I did a UX user study on Square implementing it on a small business in minneapolis (MintPrintshop.com) and though the simplicity is incredible, I found that users of square in a small business setting still oftentimes need things like the receipt printer and cash drawer. Simply, I found that Square’s design is good but not a blanket solution to all small businesses. In conclusion — The “iPad only” solution does not entirely replace current POS systems for owners who have customers who depend on cash transactions and need tangible paper receipts for their old school record keeping — needless to say they are innovating toward the next step.

They’re just not entirely “there” yet, as now this user in minneapolis has to buy 5+ pieces just to get square to work with her business. (Things like Square’s stand, the contactless chip reader, the receipt printer, security for the device because iPad theft is large, etc.)

Moreover, the interface of over simplification actually was a liability, in that she (the user) can no longer take “work orders.” Something she’s dependent on, regarding an automated notes area for CRM. Over simplification to design for the sake of aesthetics can be just as deadly as too much interface noise.
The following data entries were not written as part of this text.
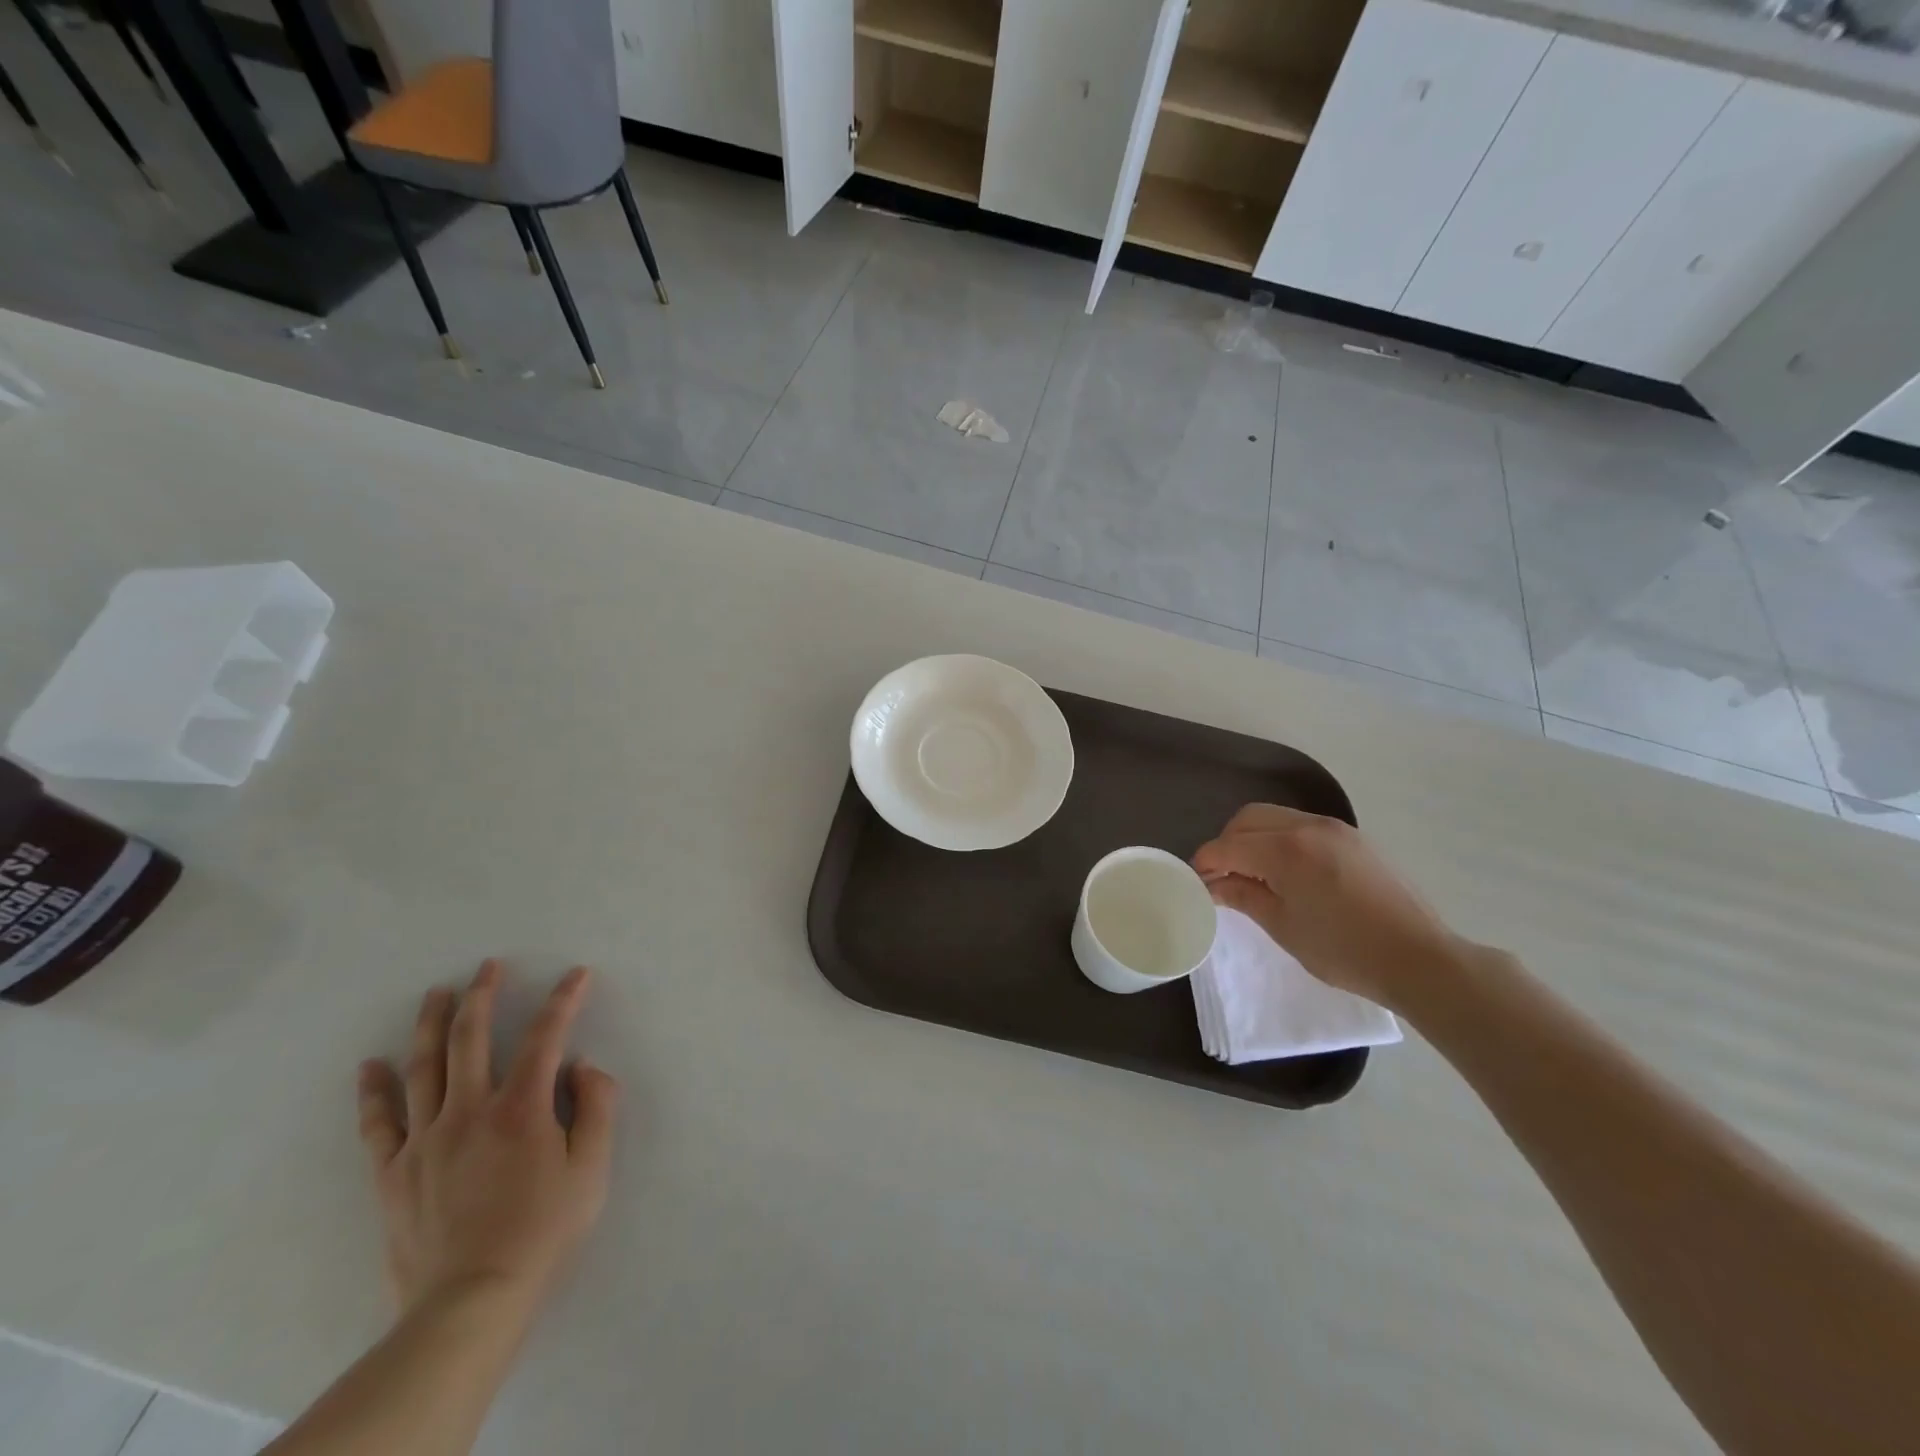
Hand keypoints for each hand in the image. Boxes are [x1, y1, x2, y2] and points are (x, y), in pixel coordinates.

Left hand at [357, 961, 617, 1322]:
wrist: (470, 1303)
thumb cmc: (542, 1232)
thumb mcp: (591, 1170)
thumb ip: (597, 1109)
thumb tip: (583, 1067)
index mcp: (521, 1109)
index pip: (546, 1037)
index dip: (563, 1000)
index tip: (576, 974)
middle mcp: (469, 1111)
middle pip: (472, 1038)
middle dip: (483, 995)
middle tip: (488, 966)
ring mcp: (425, 1140)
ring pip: (424, 1067)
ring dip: (431, 1024)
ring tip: (436, 993)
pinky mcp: (394, 1173)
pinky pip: (379, 1123)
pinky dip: (373, 1091)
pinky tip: (370, 1066)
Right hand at [1192, 804, 1468, 1008]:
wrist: (1420, 959)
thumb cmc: (1344, 950)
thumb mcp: (1283, 926)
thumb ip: (1243, 895)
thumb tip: (1213, 884)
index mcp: (1285, 849)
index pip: (1227, 846)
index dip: (1205, 864)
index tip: (1197, 885)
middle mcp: (1307, 826)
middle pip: (1247, 819)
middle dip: (1227, 844)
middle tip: (1224, 878)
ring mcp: (1335, 828)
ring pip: (1275, 818)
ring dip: (1254, 839)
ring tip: (1255, 875)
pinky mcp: (1354, 838)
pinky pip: (1302, 826)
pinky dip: (1282, 840)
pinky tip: (1288, 873)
One needs to strike a fine balance for the user’s needs and not strip away for the sake of (however beautiful) “minimalism.”

Pic of us trying out the square stand during the usability study, finding that we needed to buy

Total costs for the study aggregate to over $1,000 to put square in place. A regular POS system is just under that.

Tip: Get to know your users and then figure out what’s necessary to strip away from the interface / what hardware is essential for the transition to one's product.